**TAREFA PROPOSTA**
No texto sobre as ações civis públicas, a que devem ser submetidos os fundos de reparação?

**** TEXTO SELECIONADO ****

Protocolos de suspeição racializada continuam vigentes; fluxos operacionais
permanecem os mesmos; padrões de atendimento não são revisados; vieses
automáticos seguem atuantes. O sistema jurídico produz decisões moralizadas,
porém estruturalmente estéreis. A consequência é clara: o racismo institucional
continua operando sob as mesmas lógicas, e o país continua respondendo aos
efeitos sem tocar nas causas.
O
debate necessário, portanto, não é sobre extinguir ou reduzir ações civis
públicas, mas sobre reorganizá-las para que cumpram sua finalidade
constitucional. A funcionalidade da tutela coletiva — e não sua retórica — deve
ser o norte. Esse redesenho exige enfrentar os vieses institucionais e impor às
organizações deveres contínuos de revisão, mensuração, transparência e
accountability. Exige também que os fundos de reparação sejam submetidos a
controle público efetivo, com auditorias independentes, relatórios periódicos e
indicadores rigorosos de impacto. Sem isso, qualquer condenação será apenas um
número, não um mecanismo de transformação.

**** INFORMAÇÕES ****

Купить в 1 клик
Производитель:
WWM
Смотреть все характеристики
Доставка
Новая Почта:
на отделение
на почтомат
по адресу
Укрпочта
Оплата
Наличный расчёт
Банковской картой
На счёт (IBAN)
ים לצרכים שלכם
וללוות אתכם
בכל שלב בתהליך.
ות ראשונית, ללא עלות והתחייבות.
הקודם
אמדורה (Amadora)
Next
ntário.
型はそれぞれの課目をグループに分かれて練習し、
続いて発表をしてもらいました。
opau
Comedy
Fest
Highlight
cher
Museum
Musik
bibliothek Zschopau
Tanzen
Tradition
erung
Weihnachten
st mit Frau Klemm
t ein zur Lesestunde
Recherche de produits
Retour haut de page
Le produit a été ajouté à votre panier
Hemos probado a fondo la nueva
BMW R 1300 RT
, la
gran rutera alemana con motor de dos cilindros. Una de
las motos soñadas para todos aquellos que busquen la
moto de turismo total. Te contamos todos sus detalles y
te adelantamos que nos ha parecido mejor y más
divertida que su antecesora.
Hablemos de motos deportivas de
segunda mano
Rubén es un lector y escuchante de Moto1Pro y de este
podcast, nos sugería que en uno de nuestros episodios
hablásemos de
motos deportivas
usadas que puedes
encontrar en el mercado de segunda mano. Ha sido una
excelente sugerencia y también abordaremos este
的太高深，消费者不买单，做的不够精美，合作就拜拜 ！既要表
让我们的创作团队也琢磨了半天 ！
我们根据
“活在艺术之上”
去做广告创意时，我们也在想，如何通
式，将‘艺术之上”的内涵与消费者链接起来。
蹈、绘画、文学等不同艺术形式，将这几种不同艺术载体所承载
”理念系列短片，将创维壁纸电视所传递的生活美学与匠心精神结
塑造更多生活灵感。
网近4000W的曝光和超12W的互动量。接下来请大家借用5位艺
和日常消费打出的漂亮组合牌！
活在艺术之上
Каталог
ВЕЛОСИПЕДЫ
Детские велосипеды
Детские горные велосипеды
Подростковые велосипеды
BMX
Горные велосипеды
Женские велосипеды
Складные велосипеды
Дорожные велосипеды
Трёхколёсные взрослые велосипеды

****

**RESPOSTA DO EXERCÍCIO**
A controle público efetivo, com auditorias independentes, relatórios periódicos e indicadores rigorosos de impacto.